26 The courts have defined recklessness in this context as "'an extreme departure from the standards of ordinary care, and which presents a danger of misleading buyers or sellers that is either known to the defendant or is so obvious that the actor must have been aware of it.'" Sunstrand Corp. v. Sun Chemical Corp., 553 F.2d 1033, 1045 (7th Cir. 1977), cert. denied, 434 U.S. 875 (1977) (quoting Franke v. Midwestern Okla. Dev. Auth., 428 F.Supp. 719, 725 (W.D.Okl. 1976)). Proof of scienter is not required to establish a violation of Sections 17(a)(2) or 17(a)(3) of the Securities Act. Aaron v. SEC, 446 U.S. 680, 701-2 (1980).

Wu's scienter is further demonstrated by his attempt to alter the "500 s. · 30" notation on Tong's New Account Approval Form. We believe this activity demonstrates an attempt to hide from PBC the misrepresentations that he made to his customers. Based on these circumstances, Wu's failure to correct his prior misrepresentations regarding the price of Netscape was at least reckless.
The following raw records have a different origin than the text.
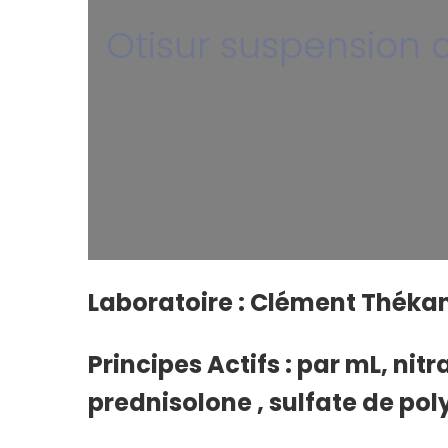
Otisur suspension a
Laboratoire : Clément Théka
Principes Actifs : par mL, nit
prednisolone , sulfate de po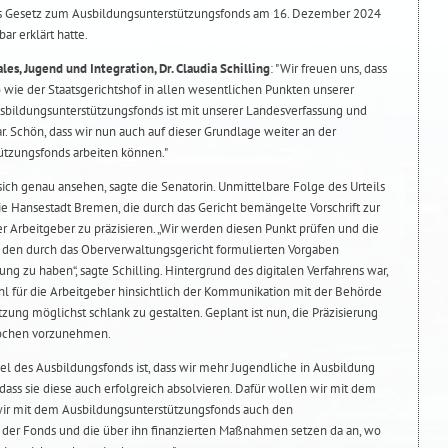
 das Gesetz zum Ausbildungsunterstützungsfonds am 16. Dezember 2024
ar erklärt hatte.
les, Jugend und Integration, Dr. Claudia Schilling
: "Wir freuen uns, dass
wie der Staatsgerichtshof in allen wesentlichen Punkten unserer
usbildungsunterstützungsfonds ist mit unserer Landesverfassung und
. Schön, dass wir nun auch auf dieser Grundlage weiter an der
tzungsfonds arbeiten können."
ch genau ansehen, sagte die Senatorin. Unmittelbare Folge des Urteils
ie Hansestadt Bremen, die durch das Gericht bemängelte Vorschrift zur
r Arbeitgeber zu präzisieren. „Wir werden diesen Punkt prüfen und die
g den durch das Oberverwaltungsgericht formulierten Vorgaben
ng zu haben“, sagte Schilling. Hintergrund des digitalen Verfahrens war,
 für die Arbeitgeber hinsichtlich der Kommunikation mit der Behörde
ung möglichst schlank zu gestalten. Geplant ist nun, die Präzisierung
Wochen vorzunehmen.
Ziel des Ausbildungsfonds ist, dass wir mehr Jugendliche in Ausbildung
 dass sie diese auch erfolgreich absolvieren. Dafür wollen wir mit dem
 wir mit dem Ausbildungsunterstützungsfonds auch den
 der Fonds und die über ihn finanzierten Maßnahmen setzen da an, wo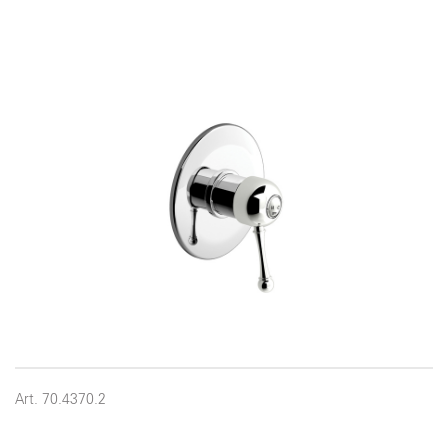
Art. 70.4370.2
27 A misstatement or omission is material if there is a substantial likelihood that a reasonable investor would consider the misstated or omitted information to be important in making an investment decision. See Basic Inc. v. Levinson, 485 U.S. 224, 231 (1988) (citing TSC Industries, Inc. v. Northway, Inc., 426 U.S. 438, 449 (1976)).
28 See supra note 14.
29 Michael J. Boylan, 47 S.E.C. 680, 685 (1981), aff'd, SEC v. Boylan, 703 F.2d 573 (9th Cir. 1983)(Table)(finding customer's likely inability to pay for trades to be material and broker-dealer's withholding of this information from clearing brokers to be fraudulent).

See also A.T. Brod & Co. v. Perlow, 375 F.2d 393, 395, 397 (2d Cir. 1967) (Allegation that customers placed orders with brokers with fraudulent intent to pay only if securities' market value increased stated a claim of action for violation of antifraud provisions.).

30 United States v. Naftalin, 441 U.S. 768, 770, 775-77 (1979) (clarifying that Section 17(a)(1) prohibits frauds against brokers as well as investors and therefore finding fraud occurred when respondent placed orders with brokers to sell stock which he fraudulently represented that he owned). See also United States v. Naftalin, 579 F.2d 444, 446 (8th Cir. 1978)(explaining that Naftalin placed these orders without disclosing that he did not own the stock or by affirmatively misrepresenting that he did own the stock).
31 Courts have determined that "willfully" in this context does not require proof that the actor knew that his conduct violated the law. Wonsover v. SEC, 205 F.3d 408, 415 (D.C. Cir. 2000) and cases cited therein (finding that a broker acted willfully when he failed to conduct sufficient inquiry into the securities he sold to customers).
32 Butz v. Glover Livestock Comm'n Co., 411 U.S. 182, 185 (1973).
33 Steadman v. SEC, 603 F.2d 1126, 1140 (5th Cir. 1979), aff'd on other grounds, 450 U.S. 91 (1981).
34 15 U.S.C. § 78u-2(a).
35 See supra note 21.
36 We have considered all of the contentions made by the parties. We have rejected or sustained their arguments to the extent that they are inconsistent or in accord with the views expressed herein.